[The exercise] Reproduce everything in the data from the line containing "common name: Canada goose" down to the line containing "scientific name: Odocoileus virginianus", substituting "division" for each occurrence of "phylum" and leaving all else unchanged.

+ + +

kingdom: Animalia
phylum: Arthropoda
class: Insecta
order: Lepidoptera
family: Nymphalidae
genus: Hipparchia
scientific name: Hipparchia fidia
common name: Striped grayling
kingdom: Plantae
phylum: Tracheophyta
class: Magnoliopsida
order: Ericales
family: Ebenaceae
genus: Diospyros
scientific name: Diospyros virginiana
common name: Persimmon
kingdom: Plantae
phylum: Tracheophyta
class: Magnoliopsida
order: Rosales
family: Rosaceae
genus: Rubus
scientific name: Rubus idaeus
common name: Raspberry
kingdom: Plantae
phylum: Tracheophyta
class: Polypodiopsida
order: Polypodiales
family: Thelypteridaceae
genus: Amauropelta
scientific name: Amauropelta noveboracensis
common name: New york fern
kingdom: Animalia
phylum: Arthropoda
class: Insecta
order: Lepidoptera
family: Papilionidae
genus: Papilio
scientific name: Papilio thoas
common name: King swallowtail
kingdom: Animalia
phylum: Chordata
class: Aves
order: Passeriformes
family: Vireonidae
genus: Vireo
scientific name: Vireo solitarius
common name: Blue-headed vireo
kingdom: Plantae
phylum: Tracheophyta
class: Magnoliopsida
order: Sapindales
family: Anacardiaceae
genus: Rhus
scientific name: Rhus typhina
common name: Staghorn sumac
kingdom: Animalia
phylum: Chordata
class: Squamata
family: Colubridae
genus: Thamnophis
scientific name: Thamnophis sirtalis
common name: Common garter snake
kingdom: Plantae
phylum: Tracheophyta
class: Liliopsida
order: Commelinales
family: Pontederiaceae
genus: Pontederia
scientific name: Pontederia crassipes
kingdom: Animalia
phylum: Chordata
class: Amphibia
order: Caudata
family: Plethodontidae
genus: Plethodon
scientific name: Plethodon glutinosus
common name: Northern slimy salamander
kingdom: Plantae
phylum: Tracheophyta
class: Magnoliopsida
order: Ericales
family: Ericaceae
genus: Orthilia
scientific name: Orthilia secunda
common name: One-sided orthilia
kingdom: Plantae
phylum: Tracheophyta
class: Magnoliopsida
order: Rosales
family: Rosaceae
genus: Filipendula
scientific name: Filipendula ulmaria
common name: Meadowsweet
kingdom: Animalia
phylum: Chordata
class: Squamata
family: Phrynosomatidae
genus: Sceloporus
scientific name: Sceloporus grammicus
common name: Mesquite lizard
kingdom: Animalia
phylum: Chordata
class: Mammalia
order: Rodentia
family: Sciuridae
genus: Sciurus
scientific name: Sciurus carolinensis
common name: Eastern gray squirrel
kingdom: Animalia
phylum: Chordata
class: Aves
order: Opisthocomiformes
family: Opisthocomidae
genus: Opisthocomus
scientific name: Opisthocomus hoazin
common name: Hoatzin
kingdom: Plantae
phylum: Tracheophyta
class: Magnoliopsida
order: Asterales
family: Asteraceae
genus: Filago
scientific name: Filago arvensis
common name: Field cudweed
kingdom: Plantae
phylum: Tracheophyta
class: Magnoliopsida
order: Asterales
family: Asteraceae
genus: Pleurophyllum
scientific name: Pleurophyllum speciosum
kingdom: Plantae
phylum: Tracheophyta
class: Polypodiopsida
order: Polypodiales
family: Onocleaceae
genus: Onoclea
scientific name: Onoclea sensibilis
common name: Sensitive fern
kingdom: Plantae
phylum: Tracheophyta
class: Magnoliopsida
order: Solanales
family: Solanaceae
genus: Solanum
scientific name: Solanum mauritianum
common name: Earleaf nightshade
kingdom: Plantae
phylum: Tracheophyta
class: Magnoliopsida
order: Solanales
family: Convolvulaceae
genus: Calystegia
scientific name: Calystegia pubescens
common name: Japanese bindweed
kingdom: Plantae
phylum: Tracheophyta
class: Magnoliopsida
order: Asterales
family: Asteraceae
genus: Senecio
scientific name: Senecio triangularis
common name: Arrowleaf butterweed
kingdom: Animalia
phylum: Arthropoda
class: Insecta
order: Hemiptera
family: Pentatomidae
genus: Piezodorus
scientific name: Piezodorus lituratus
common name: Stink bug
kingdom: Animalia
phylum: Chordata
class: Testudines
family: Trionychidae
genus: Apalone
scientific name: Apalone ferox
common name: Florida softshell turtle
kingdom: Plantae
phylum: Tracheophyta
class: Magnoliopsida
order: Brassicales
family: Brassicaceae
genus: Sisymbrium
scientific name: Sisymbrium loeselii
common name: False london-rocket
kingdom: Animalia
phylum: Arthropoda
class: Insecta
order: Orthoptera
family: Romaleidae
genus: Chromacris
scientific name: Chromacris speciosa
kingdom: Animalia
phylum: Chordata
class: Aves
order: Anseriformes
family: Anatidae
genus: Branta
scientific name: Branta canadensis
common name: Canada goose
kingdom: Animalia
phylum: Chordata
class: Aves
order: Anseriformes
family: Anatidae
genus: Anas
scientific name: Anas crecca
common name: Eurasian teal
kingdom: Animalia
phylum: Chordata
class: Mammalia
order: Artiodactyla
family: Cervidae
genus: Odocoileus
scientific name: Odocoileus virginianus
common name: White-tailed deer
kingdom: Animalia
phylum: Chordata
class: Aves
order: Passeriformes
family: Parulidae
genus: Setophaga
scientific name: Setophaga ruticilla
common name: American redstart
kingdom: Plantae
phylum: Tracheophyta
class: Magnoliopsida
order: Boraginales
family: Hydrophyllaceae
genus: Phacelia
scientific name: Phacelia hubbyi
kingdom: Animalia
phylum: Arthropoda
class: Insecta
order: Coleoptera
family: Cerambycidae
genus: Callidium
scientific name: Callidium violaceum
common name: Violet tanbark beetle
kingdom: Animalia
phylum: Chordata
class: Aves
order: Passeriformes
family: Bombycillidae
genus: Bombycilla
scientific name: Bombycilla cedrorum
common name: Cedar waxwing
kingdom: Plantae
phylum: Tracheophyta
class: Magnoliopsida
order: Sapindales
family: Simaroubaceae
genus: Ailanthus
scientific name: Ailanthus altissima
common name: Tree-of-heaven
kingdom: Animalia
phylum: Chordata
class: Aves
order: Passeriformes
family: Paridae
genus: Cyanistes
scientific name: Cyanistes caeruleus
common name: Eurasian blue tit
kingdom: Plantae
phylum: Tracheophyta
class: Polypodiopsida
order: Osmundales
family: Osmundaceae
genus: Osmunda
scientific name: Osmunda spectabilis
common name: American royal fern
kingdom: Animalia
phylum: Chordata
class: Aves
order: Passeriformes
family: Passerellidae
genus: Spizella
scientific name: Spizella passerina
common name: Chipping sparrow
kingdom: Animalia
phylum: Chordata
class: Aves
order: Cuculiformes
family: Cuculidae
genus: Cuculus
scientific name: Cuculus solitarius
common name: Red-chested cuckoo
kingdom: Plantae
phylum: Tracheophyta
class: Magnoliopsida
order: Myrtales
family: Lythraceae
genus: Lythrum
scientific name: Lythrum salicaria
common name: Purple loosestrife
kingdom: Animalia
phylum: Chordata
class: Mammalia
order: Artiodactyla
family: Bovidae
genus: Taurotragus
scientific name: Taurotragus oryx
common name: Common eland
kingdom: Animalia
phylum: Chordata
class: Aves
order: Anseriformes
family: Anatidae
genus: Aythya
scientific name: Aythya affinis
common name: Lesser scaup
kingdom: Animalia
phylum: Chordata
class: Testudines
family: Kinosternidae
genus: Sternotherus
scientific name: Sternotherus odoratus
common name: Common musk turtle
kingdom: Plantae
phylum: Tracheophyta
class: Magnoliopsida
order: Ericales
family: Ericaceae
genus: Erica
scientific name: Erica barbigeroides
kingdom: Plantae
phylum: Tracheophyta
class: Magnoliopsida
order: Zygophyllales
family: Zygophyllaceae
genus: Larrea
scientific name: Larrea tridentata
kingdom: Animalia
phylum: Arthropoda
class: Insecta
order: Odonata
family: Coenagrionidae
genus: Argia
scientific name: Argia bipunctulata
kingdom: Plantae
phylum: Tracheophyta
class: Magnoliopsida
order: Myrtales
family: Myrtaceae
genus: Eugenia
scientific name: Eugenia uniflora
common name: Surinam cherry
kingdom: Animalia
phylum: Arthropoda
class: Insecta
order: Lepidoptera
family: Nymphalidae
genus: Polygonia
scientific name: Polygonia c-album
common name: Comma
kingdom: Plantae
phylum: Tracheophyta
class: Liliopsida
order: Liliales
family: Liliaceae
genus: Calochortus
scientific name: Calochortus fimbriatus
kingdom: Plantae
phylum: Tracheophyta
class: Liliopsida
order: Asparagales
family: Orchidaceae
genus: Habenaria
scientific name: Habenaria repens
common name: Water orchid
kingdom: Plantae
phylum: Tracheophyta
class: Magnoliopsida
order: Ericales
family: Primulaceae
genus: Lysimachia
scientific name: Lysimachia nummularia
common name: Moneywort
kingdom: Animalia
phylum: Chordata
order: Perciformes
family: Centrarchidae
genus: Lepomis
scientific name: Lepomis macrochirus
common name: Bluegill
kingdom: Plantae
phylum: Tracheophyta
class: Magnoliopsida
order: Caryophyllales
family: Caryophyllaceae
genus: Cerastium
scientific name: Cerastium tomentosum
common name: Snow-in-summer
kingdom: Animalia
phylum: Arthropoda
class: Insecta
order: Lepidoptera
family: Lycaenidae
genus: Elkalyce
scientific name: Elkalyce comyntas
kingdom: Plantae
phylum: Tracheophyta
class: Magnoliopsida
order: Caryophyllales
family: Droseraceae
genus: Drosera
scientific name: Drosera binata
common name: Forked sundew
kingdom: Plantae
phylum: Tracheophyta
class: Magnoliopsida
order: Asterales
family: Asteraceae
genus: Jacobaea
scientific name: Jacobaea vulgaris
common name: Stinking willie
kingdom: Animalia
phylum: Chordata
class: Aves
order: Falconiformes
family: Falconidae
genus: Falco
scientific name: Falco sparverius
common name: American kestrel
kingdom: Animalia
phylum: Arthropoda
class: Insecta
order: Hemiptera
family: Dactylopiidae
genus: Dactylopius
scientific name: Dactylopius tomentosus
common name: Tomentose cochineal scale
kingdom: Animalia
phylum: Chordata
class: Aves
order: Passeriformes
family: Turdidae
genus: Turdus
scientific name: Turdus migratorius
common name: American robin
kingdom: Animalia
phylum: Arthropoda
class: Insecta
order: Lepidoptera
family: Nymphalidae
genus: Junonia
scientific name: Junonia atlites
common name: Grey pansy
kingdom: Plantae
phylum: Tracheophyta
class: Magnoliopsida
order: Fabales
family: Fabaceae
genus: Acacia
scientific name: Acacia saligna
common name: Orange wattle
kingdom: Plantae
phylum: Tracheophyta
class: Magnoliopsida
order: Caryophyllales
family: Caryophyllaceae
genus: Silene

+ + +

[Exercise answer]
common name: Canada goose
kingdom: Animalia
division: Chordata
class: Aves
order: Anseriformes
family: Anatidae
genus: Anas
scientific name: Anas crecca
common name: Eurasian teal
kingdom: Animalia
division: Chordata
class: Mammalia
order: Artiodactyla
family: Cervidae
genus: Odocoileus
scientific name: Odocoileus virginianus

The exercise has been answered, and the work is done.